### Exercise prompt
Reproduce verbatim the lines of the material below, starting at the line that contains "Durable Construction" and stopping after the line that contains "Learn more about". Leave the pictures out of your answer.

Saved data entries
========================

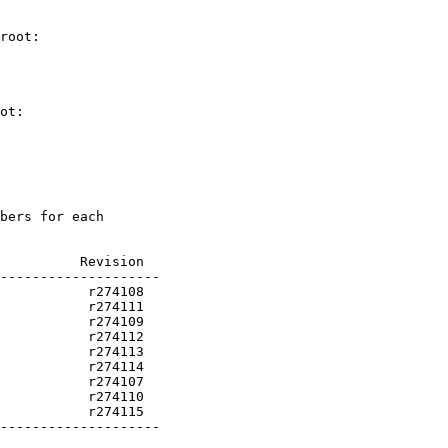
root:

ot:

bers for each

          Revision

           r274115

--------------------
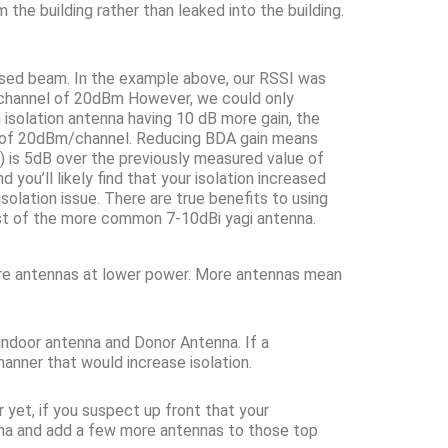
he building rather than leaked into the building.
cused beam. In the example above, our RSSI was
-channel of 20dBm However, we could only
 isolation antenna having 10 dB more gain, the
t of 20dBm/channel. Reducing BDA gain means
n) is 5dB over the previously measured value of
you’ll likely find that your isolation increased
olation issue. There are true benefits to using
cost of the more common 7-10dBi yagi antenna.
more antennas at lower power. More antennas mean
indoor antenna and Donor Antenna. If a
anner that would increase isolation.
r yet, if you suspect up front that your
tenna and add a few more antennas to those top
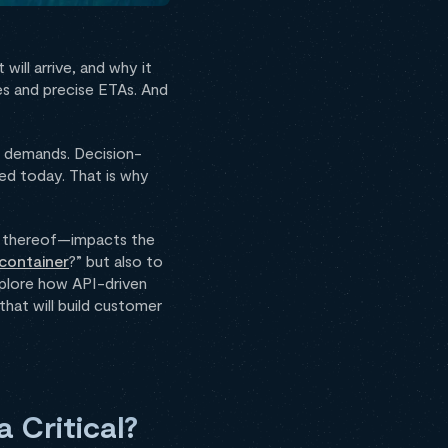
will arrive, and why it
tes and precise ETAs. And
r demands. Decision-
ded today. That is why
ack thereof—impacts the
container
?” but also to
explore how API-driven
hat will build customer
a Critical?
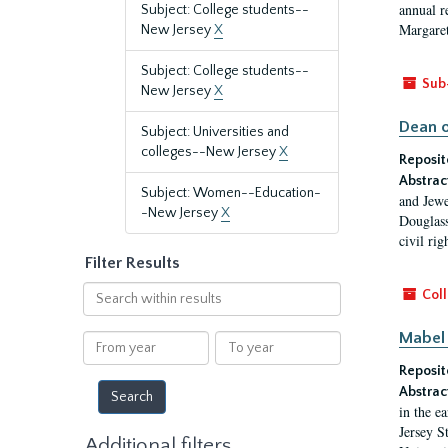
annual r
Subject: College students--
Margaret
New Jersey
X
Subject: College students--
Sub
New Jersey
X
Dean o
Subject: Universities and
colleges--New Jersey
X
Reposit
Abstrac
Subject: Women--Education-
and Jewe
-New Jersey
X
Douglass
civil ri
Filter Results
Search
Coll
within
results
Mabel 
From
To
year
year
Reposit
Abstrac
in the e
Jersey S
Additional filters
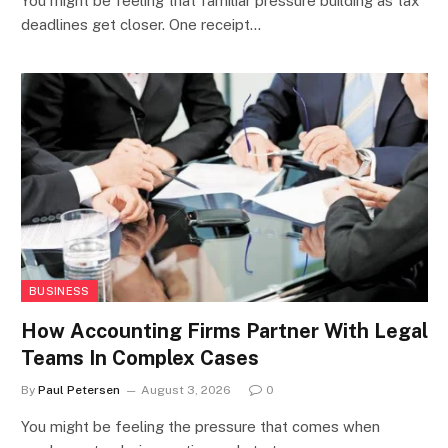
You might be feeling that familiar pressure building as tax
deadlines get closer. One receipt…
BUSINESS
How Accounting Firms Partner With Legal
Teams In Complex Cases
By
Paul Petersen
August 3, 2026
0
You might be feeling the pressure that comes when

========================

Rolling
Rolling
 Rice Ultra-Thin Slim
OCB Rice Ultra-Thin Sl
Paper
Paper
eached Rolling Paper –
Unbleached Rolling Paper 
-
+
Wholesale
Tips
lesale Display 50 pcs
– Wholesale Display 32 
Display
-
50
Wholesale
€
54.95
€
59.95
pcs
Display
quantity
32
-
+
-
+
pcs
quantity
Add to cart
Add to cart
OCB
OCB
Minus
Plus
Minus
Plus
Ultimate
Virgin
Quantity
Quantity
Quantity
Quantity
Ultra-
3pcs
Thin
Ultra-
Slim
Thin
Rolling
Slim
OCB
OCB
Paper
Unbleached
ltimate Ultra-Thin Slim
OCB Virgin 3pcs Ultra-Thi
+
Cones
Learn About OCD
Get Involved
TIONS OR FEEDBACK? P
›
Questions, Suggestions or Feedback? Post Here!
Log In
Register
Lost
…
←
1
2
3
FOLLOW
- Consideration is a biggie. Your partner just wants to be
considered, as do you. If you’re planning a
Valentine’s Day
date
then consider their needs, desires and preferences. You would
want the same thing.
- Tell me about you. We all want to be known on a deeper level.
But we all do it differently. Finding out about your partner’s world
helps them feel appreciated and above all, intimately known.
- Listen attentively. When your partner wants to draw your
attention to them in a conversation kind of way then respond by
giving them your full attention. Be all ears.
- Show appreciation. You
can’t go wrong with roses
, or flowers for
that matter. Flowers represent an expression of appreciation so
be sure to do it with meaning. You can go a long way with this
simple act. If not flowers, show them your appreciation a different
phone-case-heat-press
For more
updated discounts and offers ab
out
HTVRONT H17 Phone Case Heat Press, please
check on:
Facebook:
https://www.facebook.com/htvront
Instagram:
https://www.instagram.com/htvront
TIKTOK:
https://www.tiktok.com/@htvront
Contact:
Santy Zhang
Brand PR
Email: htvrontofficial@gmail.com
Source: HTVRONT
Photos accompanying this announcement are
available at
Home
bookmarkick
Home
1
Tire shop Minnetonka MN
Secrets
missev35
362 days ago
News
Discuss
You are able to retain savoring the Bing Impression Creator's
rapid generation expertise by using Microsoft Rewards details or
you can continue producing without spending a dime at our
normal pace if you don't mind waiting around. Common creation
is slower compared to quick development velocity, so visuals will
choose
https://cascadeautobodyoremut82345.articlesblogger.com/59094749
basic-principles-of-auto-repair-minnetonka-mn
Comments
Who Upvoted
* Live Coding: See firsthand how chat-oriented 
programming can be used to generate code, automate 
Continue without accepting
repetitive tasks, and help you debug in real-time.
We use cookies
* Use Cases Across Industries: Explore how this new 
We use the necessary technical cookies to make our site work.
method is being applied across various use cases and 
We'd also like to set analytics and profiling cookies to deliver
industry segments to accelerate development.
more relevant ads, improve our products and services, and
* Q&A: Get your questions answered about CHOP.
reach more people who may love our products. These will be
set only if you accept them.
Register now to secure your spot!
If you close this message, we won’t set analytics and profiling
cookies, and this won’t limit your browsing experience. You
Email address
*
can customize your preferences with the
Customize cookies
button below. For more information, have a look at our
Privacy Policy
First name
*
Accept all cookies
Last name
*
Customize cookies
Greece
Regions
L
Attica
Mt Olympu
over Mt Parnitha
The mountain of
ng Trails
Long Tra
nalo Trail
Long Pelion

========================

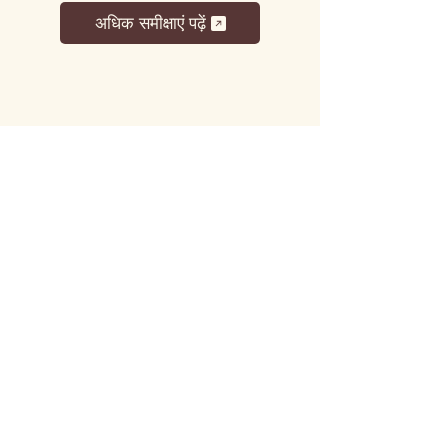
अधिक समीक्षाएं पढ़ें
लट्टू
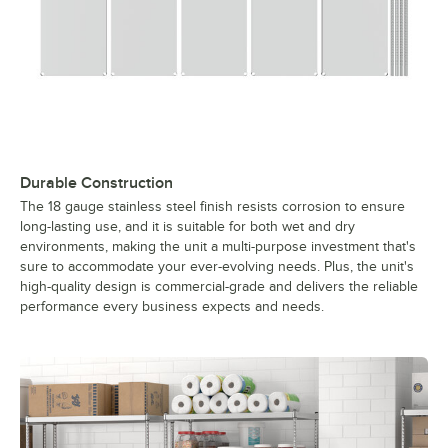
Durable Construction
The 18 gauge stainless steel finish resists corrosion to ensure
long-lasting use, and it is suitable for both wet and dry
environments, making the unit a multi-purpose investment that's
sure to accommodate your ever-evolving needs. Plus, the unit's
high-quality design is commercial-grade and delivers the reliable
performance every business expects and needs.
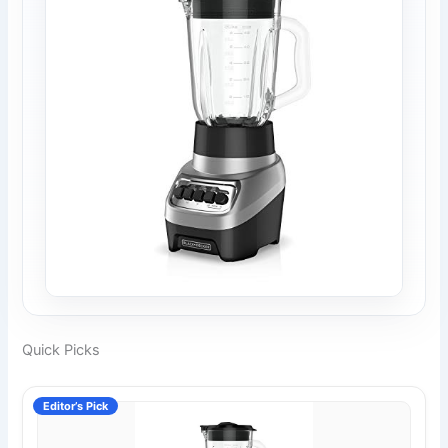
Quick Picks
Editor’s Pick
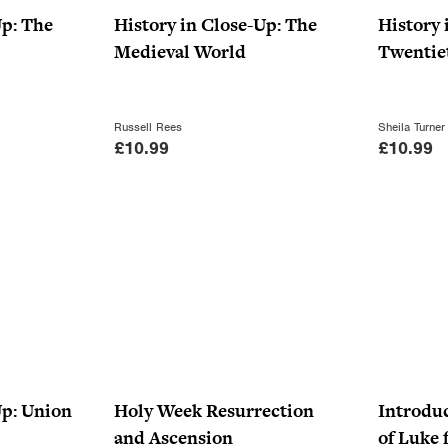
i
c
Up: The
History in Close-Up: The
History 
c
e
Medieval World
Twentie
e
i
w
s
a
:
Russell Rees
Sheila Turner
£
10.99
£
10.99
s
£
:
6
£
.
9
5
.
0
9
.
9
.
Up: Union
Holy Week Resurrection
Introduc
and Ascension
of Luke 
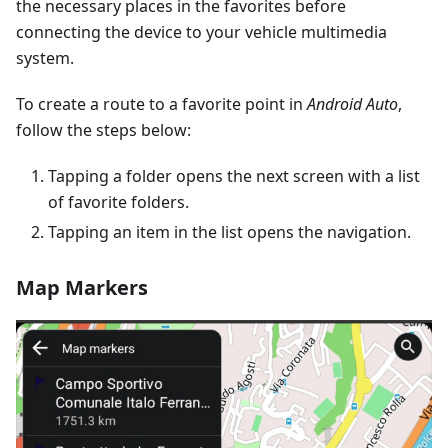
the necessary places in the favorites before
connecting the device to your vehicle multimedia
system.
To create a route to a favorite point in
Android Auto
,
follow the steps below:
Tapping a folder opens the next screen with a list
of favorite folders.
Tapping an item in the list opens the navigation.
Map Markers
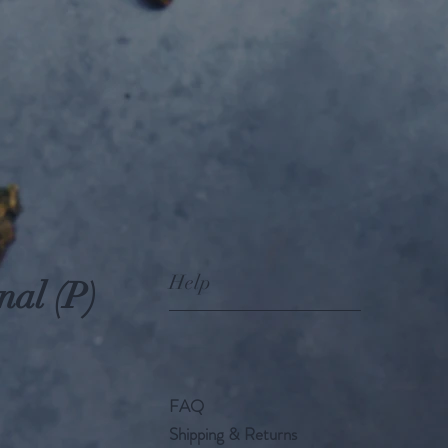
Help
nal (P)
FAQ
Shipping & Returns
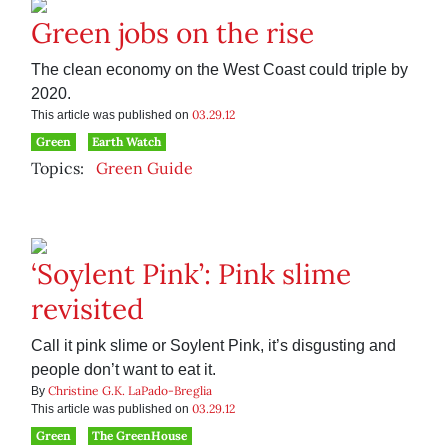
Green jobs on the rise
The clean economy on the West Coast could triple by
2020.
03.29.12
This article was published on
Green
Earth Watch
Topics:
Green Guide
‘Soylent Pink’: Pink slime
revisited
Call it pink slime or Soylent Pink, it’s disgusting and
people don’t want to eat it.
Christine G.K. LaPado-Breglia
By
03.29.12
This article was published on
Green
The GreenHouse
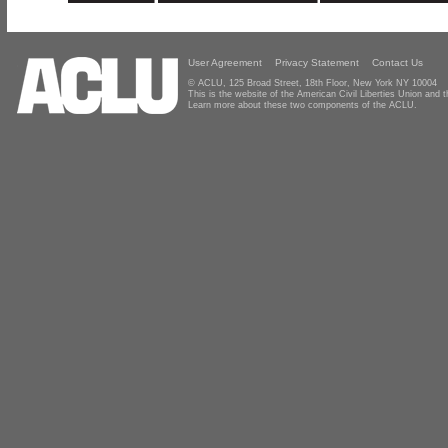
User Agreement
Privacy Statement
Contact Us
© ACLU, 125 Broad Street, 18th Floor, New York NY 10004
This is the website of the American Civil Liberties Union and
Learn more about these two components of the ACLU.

========================

### Expected output
Durable Construction
The 18 gauge stainless steel finish resists corrosion to ensure
long-lasting use, and it is suitable for both wet and dry
environments, making the unit a multi-purpose investment that's
sure to accommodate your ever-evolving needs. Plus, the unit's
high-quality design is commercial-grade and delivers the reliable
performance every business expects and needs.
Quick Picks
Editor’s Pick
i
c
Up: The
History in Close-Up: The
History 
c
e
Medieval World
Twentie
e
i
w
s
a
:
Russell Rees
Sheila Turner
£
10.99
£
10.99
s
£
:
6
£
.
9
5
.
0
9
.
9
.
Up: Union
Holy Week Resurrection
Introduc
and Ascension
of Luke 
the necessary places in the favorites before
connecting the device to your vehicle multimedia
system.
To create a route to a favorite point in
Android Auto
,
follow the steps below:
Tapping a folder opens the next screen with a list
of favorite folders.
Tapping an item in the list opens the navigation.
Map Markers
Help
nal (P)
FAQ
Shipping & Returns
Green jobs on the rise
The clean economy on the West Coast could triple by
2020.
03.29.12
This article was published on
Green
Earth Watch
Topics:
Green Guide
‘Soylent Pink’: Pink slime
revisited
Call it pink slime or Soylent Pink, it’s disgusting and
people don’t want to eat it.
Christine G.K. LaPado-Breglia
By
03.29.12
This article was published on
Green
The GreenHouse
User Agreement
Privacy Statement
Contact Us
© ACLU, 125 Broad Street, 18th Floor, New York NY 10004
This is the website of the American Civil Liberties Union and
Learn more about these two components of the ACLU.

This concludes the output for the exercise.